Trecho do documento —
O dinheiro perdido pelos brasileiros em apostas nas bets tem virado uma oportunidade de lucro para influenciadores. O Intercept Brasil obteve um contrato assinado pelo ex-BBB Felipe Prior para fazer publicidade para a plataforma Betsat que detalha a prática: ele receberia 15% da receita perdida pelos novos apostadores. A estratégia, segundo especialistas e registros obtidos, é comum nos acordos de publicidade do setor.
A parceria para Prior fazer propaganda da casa de apostas Betsat foi fechada em fevereiro deste ano através de um contrato assinado com um intermediário. O combinado foi R$ 20 mil por seis stories semanais e seis horas semanais de transmissão no YouTube naquele mês. Ao Intercept, Prior alegou que foi vítima de um “golpe” (leia mais abaixo).
Segundo o contrato assinado, para cada pessoa que se cadastrasse na plataforma e depositasse um mínimo de R$ 15, Prior receberia R$ 20 extras. Mas havia mais uma cláusula para aumentar os ganhos do influenciador: ele receberia 15% do valor perdido pelos apostadores cadastrados por sua indicação. Na prática, quanto mais usuários novos ele gerasse para a bet, maior o lucro.
Trecho do contrato que previa o pagamento a Prior de 15% da receita de perda dos apostadores (Crédito: Reprodução)
O contrato obtido pelo Intercept, que consta em um processo judicial, detalha ainda que, se o influenciador conseguisse trazer 1 mil novos apostadores para a plataforma, a remuneração fixa saltaria para R$ 35 mil. A partir disso, cada 500 cadastros adicionais elevaria a remuneração fixa em R$ 10 mil.
Prior hoje está movendo uma ação contra Renan Sanjomar Brito Suzart, a pessoa com quem ele assinou o contrato para fazer publicidade para a Betsat, empresa que tem sede em Curaçao. Ele alega que não recebeu o pagamento e que houve quebra do acordo.
No processo, ao qual o Intercept obteve acesso, a defesa de Prior anexou uma nota fiscal no valor de R$ 7 mil emitida por ele que tem como tomadora a Poligon Entertainment NV, com sede em Curaçao. Em seu site, a Poligon apresenta a Betsat como sua plataforma de apostas. O mesmo endereço da Poligon também é exibido no rodapé do site da Betsat.
Hoje, a Betsat é patrocinadora do clube de futebol Vitória, que disputa a Série A do Brasileirão, e tem como seu embaixador o ex-jogador Zico. A casa de apostas está na lista de bets autorizadas pelo Ministério da Fazenda a operar no Brasil.
Questionamos a Betsat sobre o contrato, a relação de Renan Suzart com a empresa e a prática de remunerar influenciadores com a receita da perda de apostadores. A casa de apostas disse que não vai se manifestar. Suzart foi procurado e não respondeu até a publicação da reportagem.
Ao Intercept, Prior disse que sofreu um golpe e, por isso, entrou com uma ação judicial contra Suzart. “Eles me contrataram na época por um serviço. E não cumpriram com o que combinaram se passando pela Betsat”, escreveu.

Objetivo da tarefa — Passe para o inglês esta frase da reportagem sobre influenciadores e casas de apostas: "A casa de apostas está na lista de bets autorizadas pelo Ministério da Fazenda a operar no Brasil."

Informações fornecidas —
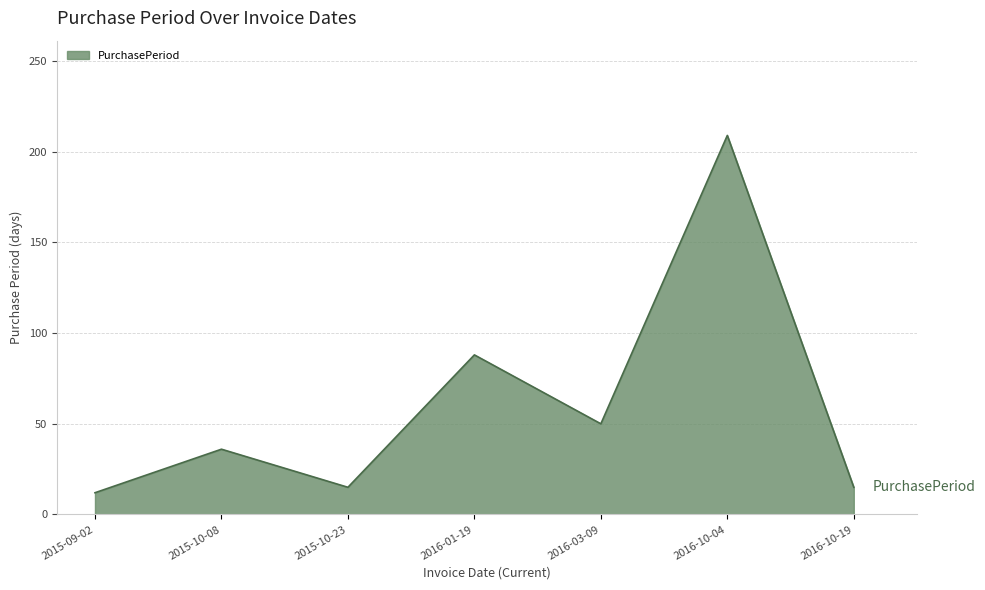

Count the number of data series in this chart.

1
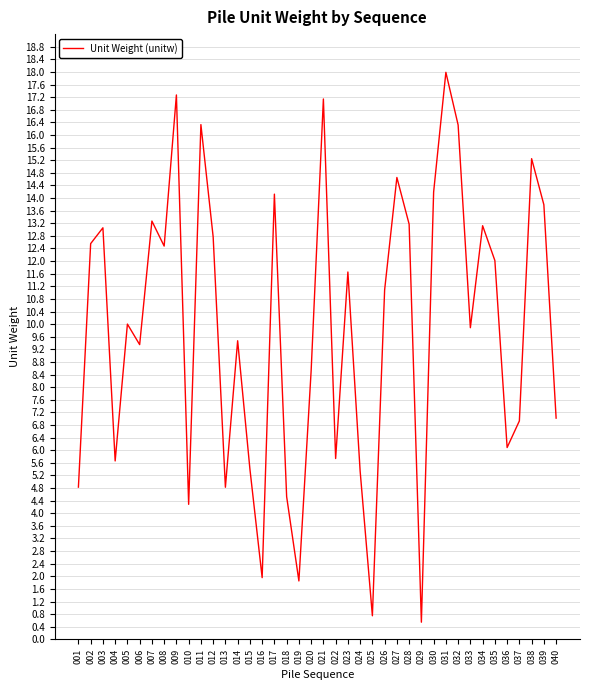

The chart shows a value of 6.9 at 037. True or false?

True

Resposta esperada — The betting company is on the list of betting sites authorized by the Ministry of Finance to operate in Brazil.